The Dark Knight trilogy, 2005-2012, with Batman fighting evil forces in a Gotham
City that looks a lot like Chicago. The popular DC Comics superhero Batman first showed up on screen in serials from the 1940sand kept a strong fanbase encouraged by a 1960s television series and star turns by Michael Keaton, Val Kilmer, and George Clooney—along with an animated variation involving Lego toys. But no one nails it like director Christopher Nolan and his casting of Christian Bale as the human superhero whose bat-caped entity also goes by the names Bruce Wayne and The Dark Knight.
Played straight and with edge, Nolan’s reboot put humanity into characters, often bypassing computer-generated effects for a more intense sense of reality—hence use of actual city locations in Chicago. In an Oscar-winning turn as Batman nemesis The Joker for The Dark Knight, Heath Ledger starts his rampage with at Gotham National Bank,
a.k.a. Chicago’s old post office building on 404 West Harrison. The trilogy’s first entry, Batman Begins, joins The Dark Knight in using a parking garage at 200 West Randolph Street. And, joining the Blues Brothers, Batman finds himself at the Richard Daley Center—only he claims it for himself, calling it Wayne Enterprises.
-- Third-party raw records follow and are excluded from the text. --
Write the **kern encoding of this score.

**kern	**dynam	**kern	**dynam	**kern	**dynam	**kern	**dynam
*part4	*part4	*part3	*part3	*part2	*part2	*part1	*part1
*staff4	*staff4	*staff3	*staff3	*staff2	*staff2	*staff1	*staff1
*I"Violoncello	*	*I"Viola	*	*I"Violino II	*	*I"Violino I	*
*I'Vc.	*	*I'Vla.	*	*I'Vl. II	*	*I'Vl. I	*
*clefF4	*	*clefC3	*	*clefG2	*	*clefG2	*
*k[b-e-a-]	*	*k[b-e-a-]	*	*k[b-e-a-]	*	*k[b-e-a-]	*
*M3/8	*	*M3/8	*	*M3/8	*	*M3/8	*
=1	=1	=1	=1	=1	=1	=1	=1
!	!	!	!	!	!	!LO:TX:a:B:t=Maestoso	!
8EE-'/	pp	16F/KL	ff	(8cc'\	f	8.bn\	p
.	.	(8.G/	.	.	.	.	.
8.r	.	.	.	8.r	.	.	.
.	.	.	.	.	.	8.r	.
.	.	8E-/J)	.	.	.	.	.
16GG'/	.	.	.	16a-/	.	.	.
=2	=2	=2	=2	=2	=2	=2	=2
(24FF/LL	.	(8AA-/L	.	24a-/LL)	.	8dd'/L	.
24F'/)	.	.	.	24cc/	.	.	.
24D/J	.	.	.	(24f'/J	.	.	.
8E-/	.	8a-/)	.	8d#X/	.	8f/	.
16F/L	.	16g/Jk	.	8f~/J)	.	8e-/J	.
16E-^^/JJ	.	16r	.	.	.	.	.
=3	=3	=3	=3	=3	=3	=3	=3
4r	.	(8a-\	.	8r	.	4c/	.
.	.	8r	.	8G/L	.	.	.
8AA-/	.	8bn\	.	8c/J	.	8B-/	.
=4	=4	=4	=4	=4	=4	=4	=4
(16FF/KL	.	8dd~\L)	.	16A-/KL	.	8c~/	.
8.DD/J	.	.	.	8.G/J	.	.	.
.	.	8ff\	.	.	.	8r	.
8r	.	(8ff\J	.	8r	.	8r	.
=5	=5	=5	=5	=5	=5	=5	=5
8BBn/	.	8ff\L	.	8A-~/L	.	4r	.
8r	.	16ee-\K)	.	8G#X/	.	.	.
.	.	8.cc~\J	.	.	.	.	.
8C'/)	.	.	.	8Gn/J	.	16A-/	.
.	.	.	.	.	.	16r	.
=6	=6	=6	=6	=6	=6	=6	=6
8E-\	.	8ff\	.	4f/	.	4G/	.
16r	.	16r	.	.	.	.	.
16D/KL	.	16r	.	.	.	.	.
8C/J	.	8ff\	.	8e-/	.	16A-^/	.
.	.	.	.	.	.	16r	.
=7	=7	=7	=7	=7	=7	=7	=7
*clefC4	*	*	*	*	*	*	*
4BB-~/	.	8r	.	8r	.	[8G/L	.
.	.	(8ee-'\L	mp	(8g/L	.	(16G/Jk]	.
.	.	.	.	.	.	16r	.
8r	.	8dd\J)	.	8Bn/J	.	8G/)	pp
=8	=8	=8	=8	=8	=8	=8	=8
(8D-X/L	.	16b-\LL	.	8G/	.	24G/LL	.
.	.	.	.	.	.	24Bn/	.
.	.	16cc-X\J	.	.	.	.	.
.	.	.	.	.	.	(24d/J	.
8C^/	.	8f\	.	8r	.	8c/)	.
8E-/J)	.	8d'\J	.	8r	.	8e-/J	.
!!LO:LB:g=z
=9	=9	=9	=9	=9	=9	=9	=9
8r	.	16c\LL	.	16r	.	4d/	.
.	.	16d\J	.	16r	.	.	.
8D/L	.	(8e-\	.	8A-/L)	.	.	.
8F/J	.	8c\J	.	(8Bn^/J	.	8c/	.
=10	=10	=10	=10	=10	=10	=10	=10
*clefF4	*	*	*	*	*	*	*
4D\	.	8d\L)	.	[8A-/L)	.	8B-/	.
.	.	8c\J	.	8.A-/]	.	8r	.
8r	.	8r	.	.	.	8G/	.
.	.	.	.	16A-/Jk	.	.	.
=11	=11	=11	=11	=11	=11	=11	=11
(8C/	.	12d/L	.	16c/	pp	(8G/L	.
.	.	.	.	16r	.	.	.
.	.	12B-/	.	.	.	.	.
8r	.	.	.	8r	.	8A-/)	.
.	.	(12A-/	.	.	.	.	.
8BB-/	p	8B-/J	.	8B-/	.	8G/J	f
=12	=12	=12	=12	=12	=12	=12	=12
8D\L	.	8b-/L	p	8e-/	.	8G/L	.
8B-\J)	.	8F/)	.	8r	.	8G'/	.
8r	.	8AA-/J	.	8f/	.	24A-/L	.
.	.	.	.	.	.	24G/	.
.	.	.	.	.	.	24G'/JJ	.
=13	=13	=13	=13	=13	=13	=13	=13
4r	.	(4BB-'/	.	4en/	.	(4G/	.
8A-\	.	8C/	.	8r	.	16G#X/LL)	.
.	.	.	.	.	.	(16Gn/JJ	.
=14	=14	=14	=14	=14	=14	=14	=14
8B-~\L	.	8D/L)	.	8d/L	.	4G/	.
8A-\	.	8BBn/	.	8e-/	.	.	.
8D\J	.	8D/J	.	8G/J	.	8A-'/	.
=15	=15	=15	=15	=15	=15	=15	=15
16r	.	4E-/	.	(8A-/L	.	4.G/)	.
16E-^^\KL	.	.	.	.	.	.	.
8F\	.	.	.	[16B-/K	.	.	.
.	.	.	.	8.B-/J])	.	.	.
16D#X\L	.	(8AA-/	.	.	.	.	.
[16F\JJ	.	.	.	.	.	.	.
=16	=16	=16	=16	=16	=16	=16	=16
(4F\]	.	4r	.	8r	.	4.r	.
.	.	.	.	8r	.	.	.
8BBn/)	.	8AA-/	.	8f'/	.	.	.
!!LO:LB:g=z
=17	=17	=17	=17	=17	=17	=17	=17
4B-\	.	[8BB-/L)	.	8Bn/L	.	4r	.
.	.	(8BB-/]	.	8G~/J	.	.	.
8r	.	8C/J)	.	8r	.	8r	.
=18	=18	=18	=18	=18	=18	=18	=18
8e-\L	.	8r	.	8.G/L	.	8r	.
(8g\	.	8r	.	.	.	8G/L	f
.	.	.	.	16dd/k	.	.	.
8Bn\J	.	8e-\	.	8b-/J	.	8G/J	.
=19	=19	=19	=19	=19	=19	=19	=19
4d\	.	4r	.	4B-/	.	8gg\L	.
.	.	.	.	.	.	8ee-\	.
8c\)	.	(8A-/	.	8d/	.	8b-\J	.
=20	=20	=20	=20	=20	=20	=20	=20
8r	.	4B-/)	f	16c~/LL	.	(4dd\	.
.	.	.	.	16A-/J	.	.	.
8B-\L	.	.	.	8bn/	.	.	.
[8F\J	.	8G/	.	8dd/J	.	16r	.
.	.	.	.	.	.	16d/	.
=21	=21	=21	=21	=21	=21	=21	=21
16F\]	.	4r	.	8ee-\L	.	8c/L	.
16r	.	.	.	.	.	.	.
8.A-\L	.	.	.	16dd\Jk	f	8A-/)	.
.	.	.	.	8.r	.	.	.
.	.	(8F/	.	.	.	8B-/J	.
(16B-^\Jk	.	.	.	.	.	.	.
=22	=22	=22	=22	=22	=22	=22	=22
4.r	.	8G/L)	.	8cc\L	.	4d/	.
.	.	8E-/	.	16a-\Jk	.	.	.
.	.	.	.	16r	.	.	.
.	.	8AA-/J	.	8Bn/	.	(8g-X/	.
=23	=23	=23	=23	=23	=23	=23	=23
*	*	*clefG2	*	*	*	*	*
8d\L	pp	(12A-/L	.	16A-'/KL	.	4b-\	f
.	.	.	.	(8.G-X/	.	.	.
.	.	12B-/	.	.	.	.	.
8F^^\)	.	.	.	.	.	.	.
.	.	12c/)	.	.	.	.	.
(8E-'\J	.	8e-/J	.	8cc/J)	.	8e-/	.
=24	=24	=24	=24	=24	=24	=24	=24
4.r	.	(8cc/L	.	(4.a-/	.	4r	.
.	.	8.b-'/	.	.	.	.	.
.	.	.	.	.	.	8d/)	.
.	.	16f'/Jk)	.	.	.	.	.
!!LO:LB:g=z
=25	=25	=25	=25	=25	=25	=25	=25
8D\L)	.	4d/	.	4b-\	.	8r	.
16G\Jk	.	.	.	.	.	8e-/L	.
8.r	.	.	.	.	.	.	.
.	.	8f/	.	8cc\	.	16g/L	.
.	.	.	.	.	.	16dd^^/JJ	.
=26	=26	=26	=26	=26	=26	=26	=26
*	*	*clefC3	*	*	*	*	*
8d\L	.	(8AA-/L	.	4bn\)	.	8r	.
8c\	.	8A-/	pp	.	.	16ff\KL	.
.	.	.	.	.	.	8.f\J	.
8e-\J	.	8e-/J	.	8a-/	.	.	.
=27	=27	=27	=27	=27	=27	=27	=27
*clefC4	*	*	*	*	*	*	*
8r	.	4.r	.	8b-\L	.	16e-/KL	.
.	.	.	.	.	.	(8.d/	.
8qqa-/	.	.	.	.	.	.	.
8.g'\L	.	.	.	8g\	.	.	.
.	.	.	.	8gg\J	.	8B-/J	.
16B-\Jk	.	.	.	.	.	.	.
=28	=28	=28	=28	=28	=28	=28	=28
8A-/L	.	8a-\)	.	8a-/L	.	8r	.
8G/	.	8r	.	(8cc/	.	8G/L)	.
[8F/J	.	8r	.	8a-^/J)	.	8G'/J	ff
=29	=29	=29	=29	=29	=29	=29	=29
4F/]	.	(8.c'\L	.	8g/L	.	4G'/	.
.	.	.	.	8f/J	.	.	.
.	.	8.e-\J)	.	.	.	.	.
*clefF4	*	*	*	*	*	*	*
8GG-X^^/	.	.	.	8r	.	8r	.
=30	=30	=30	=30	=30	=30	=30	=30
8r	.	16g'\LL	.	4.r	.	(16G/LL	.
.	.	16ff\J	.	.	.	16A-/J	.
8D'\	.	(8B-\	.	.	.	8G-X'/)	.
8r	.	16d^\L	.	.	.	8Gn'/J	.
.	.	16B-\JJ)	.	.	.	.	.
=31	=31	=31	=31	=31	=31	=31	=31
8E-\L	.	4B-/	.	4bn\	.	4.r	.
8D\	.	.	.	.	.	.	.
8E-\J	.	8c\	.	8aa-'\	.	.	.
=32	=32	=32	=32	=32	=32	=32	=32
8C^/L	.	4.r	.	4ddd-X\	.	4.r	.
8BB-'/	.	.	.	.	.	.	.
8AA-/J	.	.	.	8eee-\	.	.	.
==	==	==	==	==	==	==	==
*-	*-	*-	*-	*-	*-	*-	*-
Ferris Bueller’s Day Off, 1986, with Matthew Broderick ditching school but learning plenty in downtown Chicago. Writer-director John Hughes bypassed teen angst by creating happy-go-lucky Ferris Bueller, wise beyond his years with the realization that life and learning involve more than school. Comfortable in the region where he grew up, Hughes used Chicago in Sixteen Candles and The Breakfast Club. He lets Ferris Bueller expand his Chicago appreciation by visiting iconic city locations ranging from Wrigley Field to the Chicago Institute of Art.